**Exercise goal**
Where the word "hand" occurs in a line of the listing, please copy the line.

**Input**
=== Section Start ===
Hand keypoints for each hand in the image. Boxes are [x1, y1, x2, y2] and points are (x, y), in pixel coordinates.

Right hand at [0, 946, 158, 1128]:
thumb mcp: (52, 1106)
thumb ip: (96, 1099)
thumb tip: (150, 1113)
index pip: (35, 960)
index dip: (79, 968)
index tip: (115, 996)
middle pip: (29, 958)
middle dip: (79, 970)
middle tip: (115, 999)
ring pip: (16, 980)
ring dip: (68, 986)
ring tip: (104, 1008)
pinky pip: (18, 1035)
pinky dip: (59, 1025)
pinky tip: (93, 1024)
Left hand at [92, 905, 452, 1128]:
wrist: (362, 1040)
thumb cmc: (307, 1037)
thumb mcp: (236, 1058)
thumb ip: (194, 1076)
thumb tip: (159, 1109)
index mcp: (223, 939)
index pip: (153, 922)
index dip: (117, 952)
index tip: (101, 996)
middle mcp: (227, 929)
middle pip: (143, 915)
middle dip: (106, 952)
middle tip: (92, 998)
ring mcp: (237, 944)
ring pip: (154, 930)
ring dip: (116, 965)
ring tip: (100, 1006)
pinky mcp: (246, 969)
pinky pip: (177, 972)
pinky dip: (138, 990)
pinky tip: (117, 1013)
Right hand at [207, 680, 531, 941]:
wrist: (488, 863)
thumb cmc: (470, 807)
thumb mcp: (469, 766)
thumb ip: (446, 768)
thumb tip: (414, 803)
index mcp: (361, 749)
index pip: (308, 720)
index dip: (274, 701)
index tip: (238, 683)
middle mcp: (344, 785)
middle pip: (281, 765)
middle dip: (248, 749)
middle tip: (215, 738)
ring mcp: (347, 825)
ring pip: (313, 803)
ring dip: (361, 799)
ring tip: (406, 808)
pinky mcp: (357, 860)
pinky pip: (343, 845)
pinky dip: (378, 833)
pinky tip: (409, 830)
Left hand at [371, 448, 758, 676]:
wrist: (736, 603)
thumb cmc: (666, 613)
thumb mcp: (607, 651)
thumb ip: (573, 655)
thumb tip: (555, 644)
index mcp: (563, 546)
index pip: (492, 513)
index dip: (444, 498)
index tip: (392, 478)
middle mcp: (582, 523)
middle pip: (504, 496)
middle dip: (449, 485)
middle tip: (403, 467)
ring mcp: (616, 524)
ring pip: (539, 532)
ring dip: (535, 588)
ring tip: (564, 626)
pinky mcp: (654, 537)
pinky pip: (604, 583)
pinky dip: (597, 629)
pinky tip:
=== Section End ===
**Response**
Hand keypoints for each hand in the image. Boxes are [x1, y1, x2, y2] and points are (x, y), in pixel coordinates.
Right hand at [0, 946, 158, 1128]:
Left hand at [92, 905, 452, 1128]:
Right hand at [207, 680, 531, 941]:
Left hand at [371, 448, 758, 676]:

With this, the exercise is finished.